- _TASK TO COMPLETE_
Copy each line of the following data that contains "thumb".

- _Excerpts from a dataset_
>>
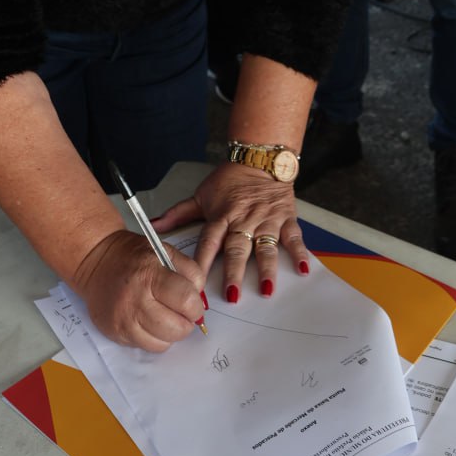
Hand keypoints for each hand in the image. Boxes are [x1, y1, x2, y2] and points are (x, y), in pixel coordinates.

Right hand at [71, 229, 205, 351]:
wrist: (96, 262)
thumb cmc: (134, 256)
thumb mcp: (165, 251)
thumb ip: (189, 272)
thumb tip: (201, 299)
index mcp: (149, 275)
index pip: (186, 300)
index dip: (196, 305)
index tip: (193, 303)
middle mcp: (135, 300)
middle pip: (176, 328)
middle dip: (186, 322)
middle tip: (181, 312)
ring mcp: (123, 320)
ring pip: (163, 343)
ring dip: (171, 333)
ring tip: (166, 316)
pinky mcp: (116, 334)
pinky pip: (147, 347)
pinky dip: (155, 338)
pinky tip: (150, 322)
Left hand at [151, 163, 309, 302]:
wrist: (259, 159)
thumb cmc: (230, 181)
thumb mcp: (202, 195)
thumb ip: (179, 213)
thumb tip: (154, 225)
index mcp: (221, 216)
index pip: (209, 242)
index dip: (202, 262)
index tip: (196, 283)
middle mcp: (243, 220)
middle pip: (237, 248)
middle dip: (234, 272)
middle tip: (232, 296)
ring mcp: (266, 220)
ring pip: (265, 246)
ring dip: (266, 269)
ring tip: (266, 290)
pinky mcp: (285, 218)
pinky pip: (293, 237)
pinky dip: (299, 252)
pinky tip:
<<
- _EXERCISE RESPONSE_
thumb cmc: (134, 256)
thumb mcp: (165, 251)
thumb ip: (189, 272)
thumb tip: (201, 299)
thumb cmc: (230, 181)
thumb mcp: (202, 195)
thumb ip: (179, 213)
thumb tip: (154, 225)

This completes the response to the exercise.